I’d been thinking that it was about time I did another of my Dates To Note and, while looking to see what March had to offer, I was struck by the juxtaposition of two of them. In the UK last week was British Pie Week, whilst in the USA 14 March is National Pi Day. Being a good British citizen of proportions that make me the answer to the football fans’ chanted question ‘Who ate all the pies?’ I was naturally drawn to this. However on further investigation I found that it was in fact a ‘celebration’ by Jus-Rol who make…yes, you guessed it…pastry. You can click the link above if you want to find out more, but I wouldn’t bother if I were you, unless you want the recipe book!

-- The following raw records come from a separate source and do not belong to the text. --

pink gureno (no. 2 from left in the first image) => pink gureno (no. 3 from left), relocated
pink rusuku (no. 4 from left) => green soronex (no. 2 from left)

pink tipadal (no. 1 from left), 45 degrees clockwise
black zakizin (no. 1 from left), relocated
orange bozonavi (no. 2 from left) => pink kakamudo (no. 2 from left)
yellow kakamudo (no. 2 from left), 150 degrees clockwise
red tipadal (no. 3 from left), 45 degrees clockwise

It was actually the fact that the Americans thought that Pi was worthy of a whole day to itself that caught my attention. My mind was suddenly full of images of those guys who used to present the Open University maths progammes – wild hair, wild eyes, outrageous shirts and strange knitwear – gathering together (in circles, of course) chanting strange incantations to the mythical aspects of a mathematical constant, whatever they may be. In case you’re like me and school was a long time ago – or you didn’t listen – the definition of Pi given on the website is:
“Pi Day is celebrated on March 14th (3/14) around the world. Pi (Greek letter “π”) is the symbol used in mathematics to represent a constant — the ratio of the circumference of a circle to its diameter — which is approximately 3.14159.”

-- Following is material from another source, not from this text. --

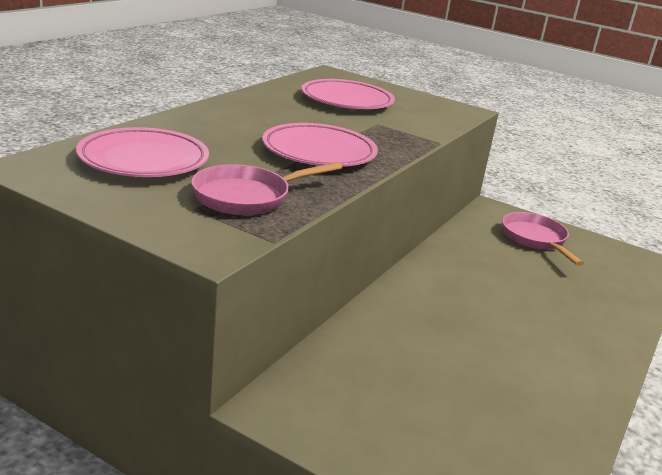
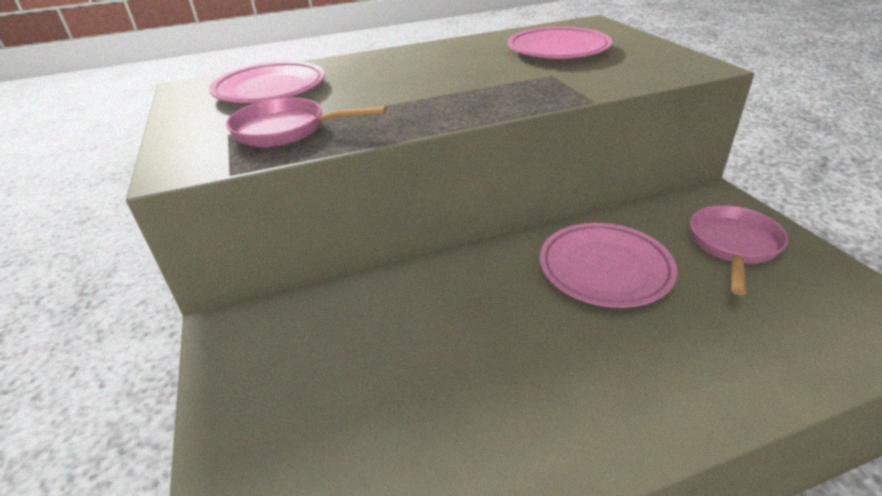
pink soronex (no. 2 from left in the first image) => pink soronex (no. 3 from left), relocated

I’m not sure about the claims of worldwide celebration, to be honest. For a start, I don’t know how many countries use the short form calendar backwards to make the 3/14 link possible. Sorry, American readers, but it’s just illogical to put it that way round: days become months, months become years, so it makes more sense to me that today is 12/3/15. Having got that mini rant off my chest, I guess there must be geeks all over the world who would welcome the opportunity to celebrate a concept. But how do you do it? And why? And how did it all begin?

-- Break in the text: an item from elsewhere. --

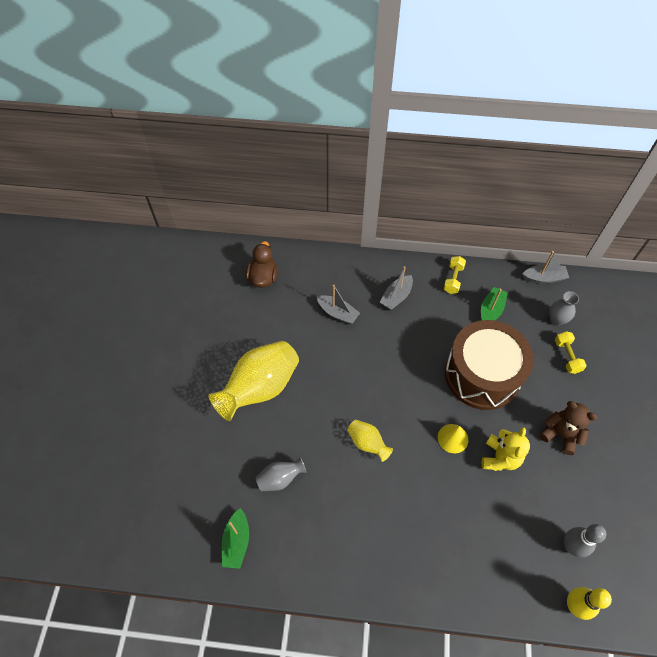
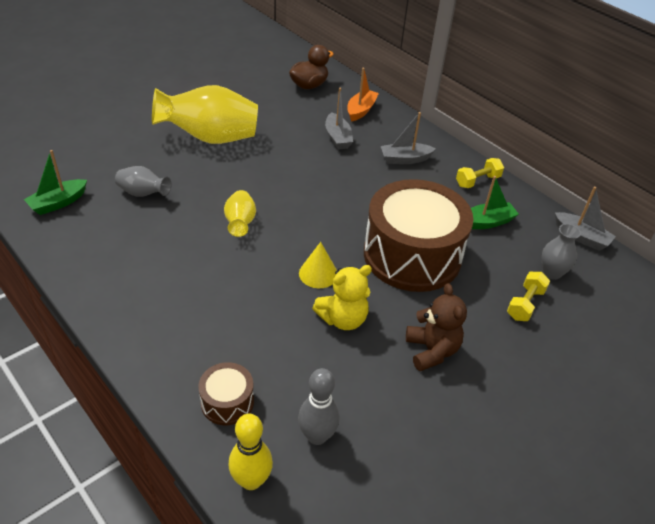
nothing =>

As usual, I turned to the fount of all knowledge, i.e. Wikipedia. You can read the whole article here, but in summary the day was first marked by a physicist called Larry Shaw in San Francisco, in 1988. Heeeeere’s Larry:
What did I say about 1980s mathematicians! There are apparently some educational aspects that make this a day worth giving some attention, such as the competitions in schools to see who can recall Pi to the most decimal places. I’m sure that will be helpful in your future career, kids! But even the instigator of the concept made the link to PIE rather than PI, as you can see from his photo. Yes, they eat pies to mark the day. Apparently they also throw them, but that just seems sacrilegious! I was also intrigued to discover that as 14/3 is also Einstein’s birthday, Princeton, where he lived for 20 years, hold an Einstein look-alike contest on the day. Give up, guys, I’ve got it covered:
Clearly, Pi Day is a big thing in the States, as even Google has in the past got in on the act:
That’s about as confusing to me as the idea of celebrating a concept, if I’m honest. But if you
have a moment do take a look at the Pi Day website. You’ll learn more about Pi than you can ever have imagined (or wanted). I love the tab given over to ‘Pi Sightings’ and especially the Pi Pie Pan! Maths becomes fun at last! Well, almost. And if you want to know the history of Pi, it is encapsulated in this little ditty:
Whoever thought mathematicians could be so amusing, eh? I think I’ll stick with Don McLean’s original, thanks. But definitely not the Madonna abomination:
Happy Pi-ing, USA! And I hope you aren’t dragging kids into school on a weekend to recite Pi as far as they can!